Breakout quote: “While the impact of COVID-19 on Cambodia remains uncertain, breaking ground on National Road 10 provides new hope for farmers to move up the cassava value chain and to strengthen Cambodia’s capacity to recover through inclusive and equitable growth
National Road 10 was once a dream road. The proposed 189 km route would connect the Tonle Sap Lake region to the Southern Coastal Corridor and promised improvements in the flow of goods between regions and onwards to global markets.
On March 9, the dream project became a reality with a groundbreaking ceremony for National Road 10. The road, which will be completed in the next four years, is designed to serve as a strategic gateway to global markets, strengthen the regional economy and improve livelihoods for those living in Cambodia’s western region.
Once built, the new route aims to reinforce Cambodia’s existing agricultural production system and stimulate trade diversification alongside industrial development. National Road 10 will enable agricultural products grown in Cambodia’s interior to be transported to key export gateways, notably Cambodia’s deep seaports in the provinces of Koh Kong and Sihanouk.

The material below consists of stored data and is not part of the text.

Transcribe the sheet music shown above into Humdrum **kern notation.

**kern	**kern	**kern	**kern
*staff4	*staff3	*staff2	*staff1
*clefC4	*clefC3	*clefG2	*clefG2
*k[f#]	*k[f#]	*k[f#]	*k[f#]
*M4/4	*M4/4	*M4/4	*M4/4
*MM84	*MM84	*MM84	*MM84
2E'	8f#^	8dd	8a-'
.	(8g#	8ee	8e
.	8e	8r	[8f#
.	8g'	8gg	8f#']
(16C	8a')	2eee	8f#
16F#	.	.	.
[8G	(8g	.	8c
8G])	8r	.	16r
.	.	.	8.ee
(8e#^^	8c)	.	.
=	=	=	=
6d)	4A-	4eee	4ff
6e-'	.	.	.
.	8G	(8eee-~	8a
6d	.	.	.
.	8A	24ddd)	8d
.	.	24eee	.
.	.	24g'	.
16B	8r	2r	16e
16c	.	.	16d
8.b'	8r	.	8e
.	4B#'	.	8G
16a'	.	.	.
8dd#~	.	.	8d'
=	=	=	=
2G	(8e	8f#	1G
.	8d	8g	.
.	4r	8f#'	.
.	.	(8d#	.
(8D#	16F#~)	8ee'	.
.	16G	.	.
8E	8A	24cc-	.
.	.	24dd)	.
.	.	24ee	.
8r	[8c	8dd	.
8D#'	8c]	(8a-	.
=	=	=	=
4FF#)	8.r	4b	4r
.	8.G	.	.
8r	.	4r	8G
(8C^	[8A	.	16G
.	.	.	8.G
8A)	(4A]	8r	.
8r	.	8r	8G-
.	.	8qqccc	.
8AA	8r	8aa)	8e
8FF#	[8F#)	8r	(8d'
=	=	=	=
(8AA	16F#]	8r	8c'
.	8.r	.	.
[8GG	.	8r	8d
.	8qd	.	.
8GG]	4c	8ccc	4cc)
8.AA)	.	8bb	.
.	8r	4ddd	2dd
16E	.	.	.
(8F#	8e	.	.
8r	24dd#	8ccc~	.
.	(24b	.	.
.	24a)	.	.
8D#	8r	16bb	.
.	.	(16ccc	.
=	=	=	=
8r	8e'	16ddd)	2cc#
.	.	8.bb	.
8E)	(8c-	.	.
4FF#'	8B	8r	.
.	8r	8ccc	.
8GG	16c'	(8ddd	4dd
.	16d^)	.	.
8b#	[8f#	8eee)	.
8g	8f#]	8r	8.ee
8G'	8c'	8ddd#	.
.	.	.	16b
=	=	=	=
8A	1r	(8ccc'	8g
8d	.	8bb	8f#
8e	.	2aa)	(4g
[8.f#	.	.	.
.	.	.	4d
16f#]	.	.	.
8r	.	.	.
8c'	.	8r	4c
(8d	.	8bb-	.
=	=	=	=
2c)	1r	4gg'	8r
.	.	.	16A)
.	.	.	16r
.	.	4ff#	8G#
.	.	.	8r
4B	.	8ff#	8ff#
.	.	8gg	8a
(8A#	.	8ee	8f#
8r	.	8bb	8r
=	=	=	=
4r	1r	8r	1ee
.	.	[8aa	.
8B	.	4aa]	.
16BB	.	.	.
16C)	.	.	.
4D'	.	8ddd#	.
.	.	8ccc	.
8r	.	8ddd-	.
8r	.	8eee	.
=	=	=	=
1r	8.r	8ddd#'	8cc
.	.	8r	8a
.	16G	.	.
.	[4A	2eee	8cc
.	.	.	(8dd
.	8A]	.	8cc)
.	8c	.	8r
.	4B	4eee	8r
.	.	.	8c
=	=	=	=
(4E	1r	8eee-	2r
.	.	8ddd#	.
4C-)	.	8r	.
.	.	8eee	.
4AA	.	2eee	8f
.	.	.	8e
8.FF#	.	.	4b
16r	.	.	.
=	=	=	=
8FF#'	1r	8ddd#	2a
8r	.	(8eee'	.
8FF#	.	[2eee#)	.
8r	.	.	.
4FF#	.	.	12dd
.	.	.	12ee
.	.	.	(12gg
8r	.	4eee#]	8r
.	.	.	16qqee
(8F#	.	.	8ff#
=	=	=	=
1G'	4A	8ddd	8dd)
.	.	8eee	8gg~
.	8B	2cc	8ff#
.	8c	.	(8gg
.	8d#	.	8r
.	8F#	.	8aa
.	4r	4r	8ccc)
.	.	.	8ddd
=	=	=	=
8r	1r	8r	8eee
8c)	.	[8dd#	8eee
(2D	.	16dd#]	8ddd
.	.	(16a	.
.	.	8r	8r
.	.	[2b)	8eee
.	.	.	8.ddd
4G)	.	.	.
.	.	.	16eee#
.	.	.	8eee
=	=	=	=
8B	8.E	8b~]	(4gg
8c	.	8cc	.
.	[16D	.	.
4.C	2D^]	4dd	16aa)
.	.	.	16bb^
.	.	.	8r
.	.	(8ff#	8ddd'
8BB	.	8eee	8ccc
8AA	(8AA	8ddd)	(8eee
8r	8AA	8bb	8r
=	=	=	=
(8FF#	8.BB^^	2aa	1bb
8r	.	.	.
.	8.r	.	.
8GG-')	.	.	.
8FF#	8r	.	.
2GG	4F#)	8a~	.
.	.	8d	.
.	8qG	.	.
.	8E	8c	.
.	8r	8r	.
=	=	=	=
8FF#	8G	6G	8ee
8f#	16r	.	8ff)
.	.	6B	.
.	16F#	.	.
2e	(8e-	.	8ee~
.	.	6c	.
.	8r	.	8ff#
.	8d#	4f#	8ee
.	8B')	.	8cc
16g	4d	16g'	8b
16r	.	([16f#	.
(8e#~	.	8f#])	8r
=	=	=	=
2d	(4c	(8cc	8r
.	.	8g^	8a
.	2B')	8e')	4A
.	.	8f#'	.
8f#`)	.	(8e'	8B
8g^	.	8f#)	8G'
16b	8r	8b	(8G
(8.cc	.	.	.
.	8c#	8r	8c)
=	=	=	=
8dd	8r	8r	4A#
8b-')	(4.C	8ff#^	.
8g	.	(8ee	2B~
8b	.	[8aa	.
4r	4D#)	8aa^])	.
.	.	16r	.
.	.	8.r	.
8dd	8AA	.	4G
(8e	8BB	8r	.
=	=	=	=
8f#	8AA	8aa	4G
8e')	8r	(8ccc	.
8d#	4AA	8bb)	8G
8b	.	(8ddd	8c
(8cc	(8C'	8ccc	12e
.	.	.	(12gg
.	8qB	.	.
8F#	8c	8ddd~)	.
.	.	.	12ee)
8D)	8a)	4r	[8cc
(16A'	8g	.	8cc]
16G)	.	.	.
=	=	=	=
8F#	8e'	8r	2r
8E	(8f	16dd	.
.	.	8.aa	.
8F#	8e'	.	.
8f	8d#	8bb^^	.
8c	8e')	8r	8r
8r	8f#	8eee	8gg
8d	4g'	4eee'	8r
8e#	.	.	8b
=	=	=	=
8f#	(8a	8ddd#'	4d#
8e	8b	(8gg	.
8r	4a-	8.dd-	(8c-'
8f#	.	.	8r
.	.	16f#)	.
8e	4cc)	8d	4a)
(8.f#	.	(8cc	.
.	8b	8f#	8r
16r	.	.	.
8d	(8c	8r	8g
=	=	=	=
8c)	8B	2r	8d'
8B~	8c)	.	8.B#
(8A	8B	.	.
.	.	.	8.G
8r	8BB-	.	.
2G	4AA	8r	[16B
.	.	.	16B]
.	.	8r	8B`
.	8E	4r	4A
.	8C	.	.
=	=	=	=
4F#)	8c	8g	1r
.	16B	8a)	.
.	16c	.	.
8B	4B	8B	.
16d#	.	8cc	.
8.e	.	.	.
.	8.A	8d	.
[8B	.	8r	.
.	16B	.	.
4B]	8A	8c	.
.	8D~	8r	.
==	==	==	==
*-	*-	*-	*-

This improved connectivity to seaports increases the competitiveness and dynamism of agro-industries. Additional value can be created and distributed to value chain businesses, especially smallholder farmers, which is of particular importance in the context of rebuilding the economy following the effects of a shock such as the current pandemic. One crop that can benefit from this connectivity and add significant value across its supply chain is cassava.
The proximity of large-scale cassava production facilities to ports paves the way for increased investment in agro-industry and subsequent transformation from resource-based agriculture to a bio-economy value chain. As a result, Cambodia will be better positioned in the future to supply global markets with value-added, eco-friendly products including starch, modified starch and bioethanol.
Recognising the potential of the crop to contribute to livelihood improvement and local economic development, UNDP partnered with the Ministry of Commerce (MoC) to work on development of a sustainable cassava sector. Part of this strategy involves designing an integrated value chain where cassava production, processing and export are centralised and located within 200 to 300 kilometres from a port. Through the coordination of UNDP and MoC, cassava associations representing both private sector and individual farmers brought the idea of a direct export route to the Ministry of Public Works and Transport (MPWT). This route would involve a shortcut road to improve the transport of cassava products to Cambodia’s ports.
Feasibility work on road construction for the route was conducted one year later. As a result of this action by MPWT, the road has become one of the most promising solutions to sustain cassava production and enhance Cambodia’s future competitiveness and attractiveness to private sector and prospective investors. The impact of this gateway to global markets offers opportunities to strengthen cassava as a cash crop for smallholder farmers and to act as a catalyst to build processing industries.
UNDP’s recent study on estimating economic and social returns found that they are substantial, with the economic benefits outstripping costs by a factor of up to three to one over a 10-year period. Taking wider socioeconomic impacts in employment and poverty reduction into account, the modelling revealed that cassava generally out-performs other investments in rice, livestock and tourism sectors.
The UNDP will work with the MoC, Ministry of Agriculture, Forestry and Fisheries, and related ministries as well as the private sector and farmer organisations to transform Cambodia into a home for cassava processing industries and a reliable supplier to the global markets. Breaking ground on National Road 10 provides new hope for farmers through inclusive growth.